Problem statement
Output all of the data below without changing a word, and exclude the pictures.

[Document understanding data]

== Segment start ==

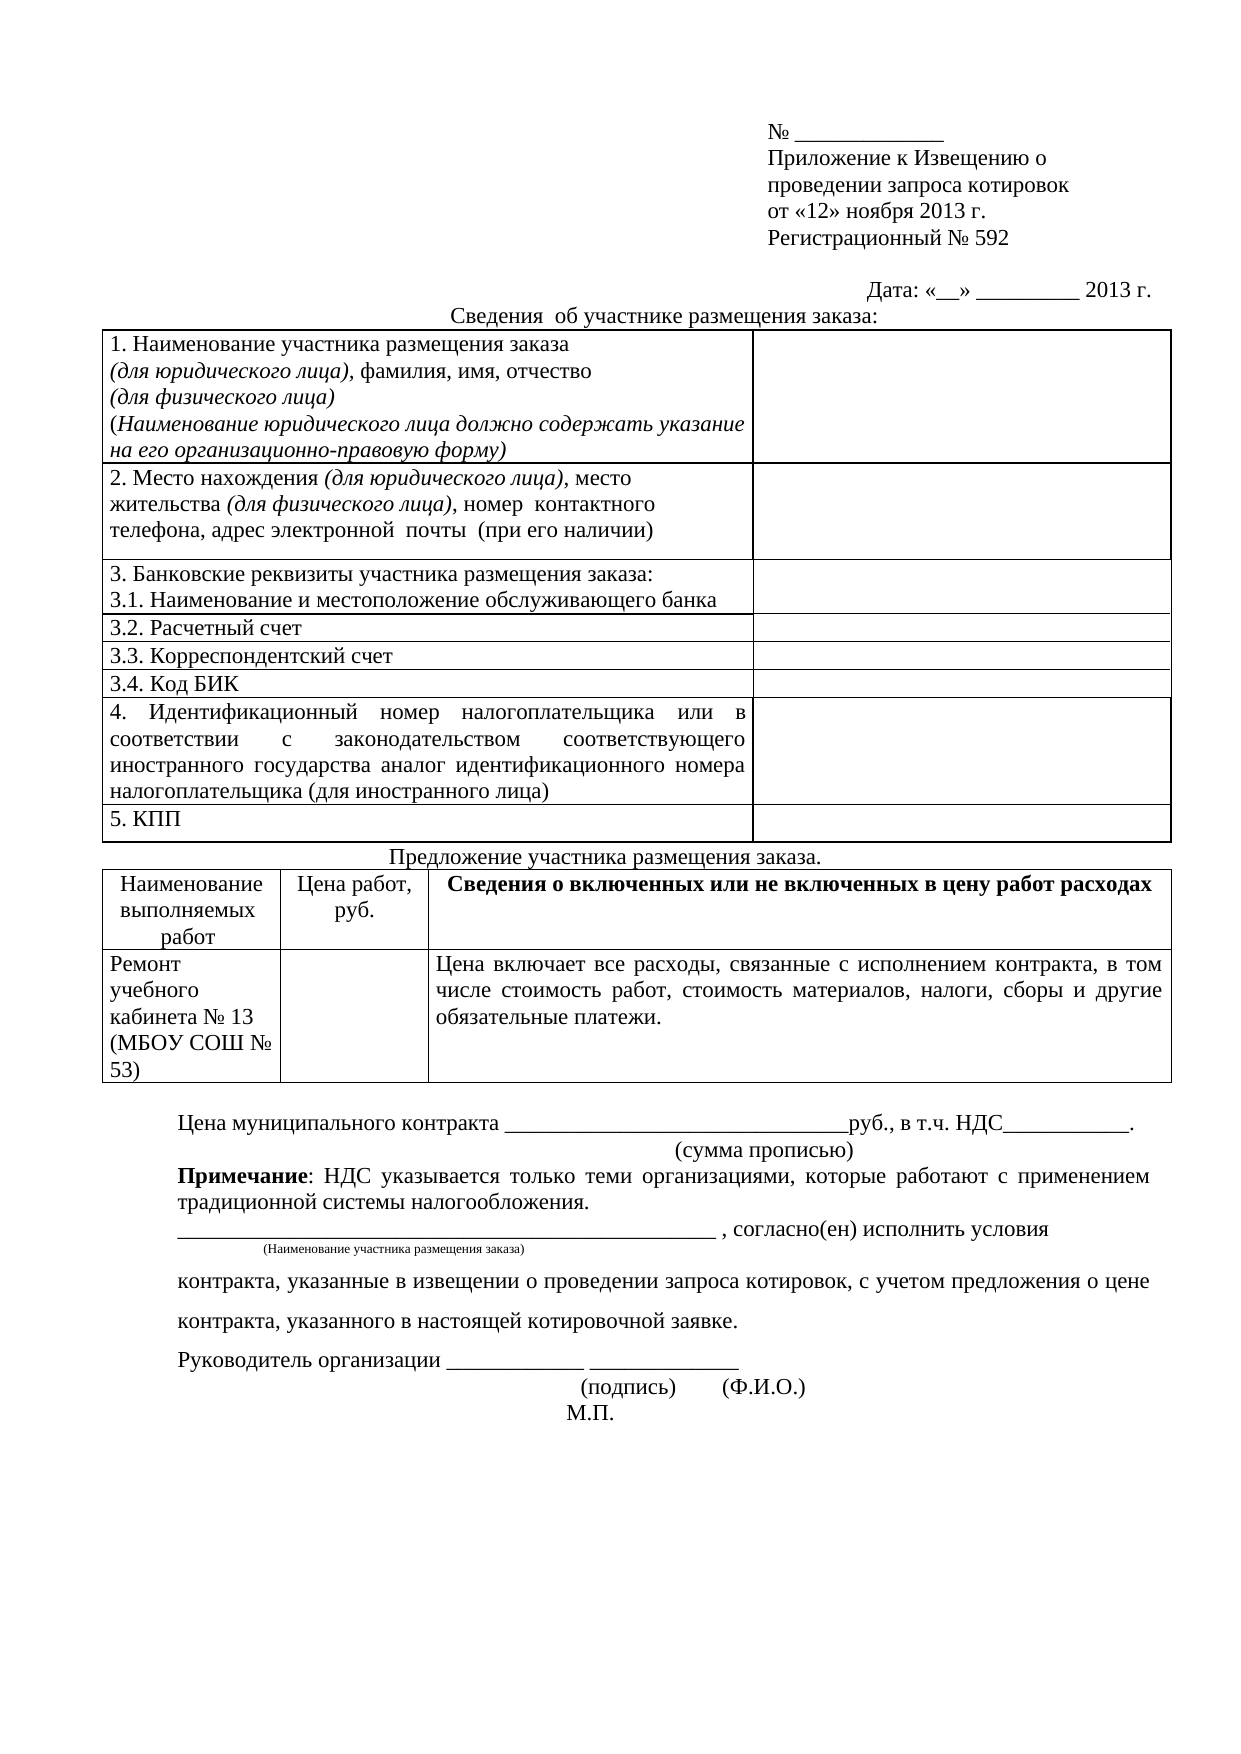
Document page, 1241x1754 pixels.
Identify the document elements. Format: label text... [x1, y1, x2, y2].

table_header Наименование выполняемых работ [103, 870, 280, 949]
text Сведения об участнике размещения заказа: [177, 303, 1152, 329]
table_cell [754, 805, 1170, 841]
table_header [754, 331, 1170, 462]
table_cell 4. Идентификационный номер налогоплательщика или в соответствии с законодательством соответствующего иностранного государства аналог идентификационного номера налогоплательщика (для иностранного лица) [103, 698, 752, 804]
text Регистрационный № 592 [767, 223, 1152, 250]
table_cell [754, 669, 1171, 697]
text Примечание: НДС указывается только теми организациями, которые работают с применением традиционной системы налогообложения. [177, 1162, 1152, 1215]
table_cell 2. Место нахождения (для юридического лица), место жительства (для физического лица), номер контактного телефона, адрес электронной почты (при его наличии) [103, 464, 752, 559]
text Приложение к Извещению о [767, 144, 1152, 171]
text (сумма прописью) [177, 1136, 1152, 1162]
text Предложение участника размещения заказа. [177, 843, 1152, 869]
table_cell [754, 641, 1171, 669]
text проведении запроса котировок [767, 171, 1152, 197]
table_header Цена работ, руб. [281, 870, 428, 949]
table_header 1. Наименование участника размещения заказа (для юридического лица), фамилия, имя, отчество (для физического лица) (Наименование юридического лица должно содержать указание на его организационно-правовую форму) [103, 331, 752, 462]
table_cell 3.3. Корреспондентский счет [103, 642, 753, 669]
text М.П. [177, 1399, 1152, 1426]
text Руководитель организации ____________ _____________ [177, 1346, 1152, 1373]
table_cell 3.2. Расчетный счет [103, 615, 753, 641]
text _______________________________________________ , согласно(ен) исполнить условия [177, 1215, 1152, 1241]
table_cell [754, 613, 1171, 641]
table_cell 5. КПП [103, 805, 752, 841]
table_cell 3. Банковские реквизиты участника размещения заказа: 3.1. Наименование и местоположение обслуживающего банка [103, 560, 753, 613]
text от «12» ноября 2013 г. [767, 197, 1152, 223]
table_header Сведения о включенных или не включенных в цену работ расходах [429, 870, 1171, 949]
table_cell Цена включает все расходы, связанные с исполнением контракта, в том числе стоимость работ, стоимость материалов, налоги, сборы и другие обязательные платежи. [429, 950, 1171, 1082]
text (Наименование участника размещения заказа) [177, 1241, 1152, 1267]
text Дата: «__» _________ 2013 г. [177, 276, 1152, 303]
table_cell 3.4. Код БИК [103, 670, 753, 697]
table_cell [281, 950, 428, 1082]
table_cell [754, 698, 1170, 804]
table_cell [754, 464, 1170, 559]
text Цена муниципального контракта ______________________________руб., в т.ч. НДС___________. [177, 1109, 1152, 1136]
text (подпись) (Ф.И.О.) [177, 1373, 1152, 1399]
text контракта, указанные в извещении о проведении запроса котировок, с учетом предложения о цене контракта, указанного в настоящей котировочной заявке. [177, 1267, 1152, 1333]
text № _____________ [767, 118, 1152, 144]
table_cell [754, 560, 1171, 613]
table_cell Ремонт учебного кабинета № 13 (МБОУ СОШ № 53) [103, 950, 280, 1082]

== Segment end ==

Expected answer
Document page, 1241x1754 pixels.
Identify the document elements. Format: label text... [x1, y1, x2, y2].

table_header Наименование выполняемых работ [103, 870, 280, 949]
text Сведения об участнике размещения заказа: [177, 303, 1152, 329]
table_cell [754, 805, 1170, 841]
table_header [754, 331, 1170, 462]
table_cell 4. Идентификационный номер налогоплательщика или в соответствии с законодательством соответствующего иностранного государства аналог идентификационного номера налогоплательщика (для иностранного лица) [103, 698, 752, 804]
text Регистрационный № 592 [767, 223, 1152, 250]
table_cell [754, 669, 1171, 697]
text Примечание: НДС указывается только теми организациями, которые работают с применением традиционной системы налогообложения. [177, 1162, 1152, 1215]
table_cell 2. Место нахождения (для юридического лица), место жительства (для физического лица), номер контактного телефона, адрес электронной почты (при его наличии) [103, 464, 752, 559]
text Приложение к Извещению о [767, 144, 1152, 171]
text (сумма прописью) [177, 1136, 1152, 1162]
text Предложение участника размещения заказа. [177, 843, 1152, 869]
table_cell [754, 641, 1171, 669]
text проведении запроса котировок [767, 171, 1152, 197]
table_header Цена работ, руб. [281, 870, 428, 949]
table_header 1. Наименование участника размещения заказа (для юридического лица), фамилия, имя, отчество (для физического лица) (Наименование юридического лица должно содержать указание на его организационно-правовую форму) [103, 331, 752, 462]
table_cell 3.3. Корреспондентский счет [103, 642, 753, 669]
text М.П. [177, 1399, 1152, 1426]
text Руководитель организации ____________ _____________ [177, 1346, 1152, 1373]
table_cell 3.2. Расчетный счет [103, 615, 753, 641]
text _______________________________________________ , согласно(ен) исполнить условия [177, 1215, 1152, 1241]
table_cell [754, 613, 1171, 641]
table_cell 5. КПП [103, 805, 752, 841]
table_cell 3. Банковские реквизиты участника размещения заказа: 3.1. Наименование и местоположение обслуживающего банка [103, 560, 753, 613]
text от «12» ноября 2013 г. [767, 197, 1152, 223]
table_header Сведения о включенных или не включенных в цену работ расходах [429, 870, 1171, 949]
table_cell Цена включает все расходы, связанные с исполнением контракта, в том числе стоимость работ, стоимость материалов, налоги, сборы и другие обязательные платежи. [429, 950, 1171, 1082]
text (Наименование участника размещения заказа) [177, 1241, 1152, 1267]
text Дата: «__» _________ 2013 г. [177, 276, 1152, 303]
table_cell 3.4. Код БИК [103, 670, 753, 697]
table_cell [281, 950, 428, 1082]
table_cell [754, 698, 1170, 804]
table_cell [754, 464, 1170, 559]
text Цена муниципального контракта ______________________________руб., в т.ч. НДС___________. [177, 1109, 1152, 1136]
text (подпись) (Ф.И.О.) [177, 1373, 1152, 1399]
text контракта, указанные в извещении о проведении запроса котировок, с учетом предложения о цене контракта, указанного в настоящей котировочной заявке. [177, 1267, 1152, 1333]
text № _____________ [767, 118, 1152, 144]
table_cell [754, 560, 1171, 613]
table_cell Ремонт учебного кабинета № 13 (МБОУ СОШ № 53) [103, 950, 280, 1082]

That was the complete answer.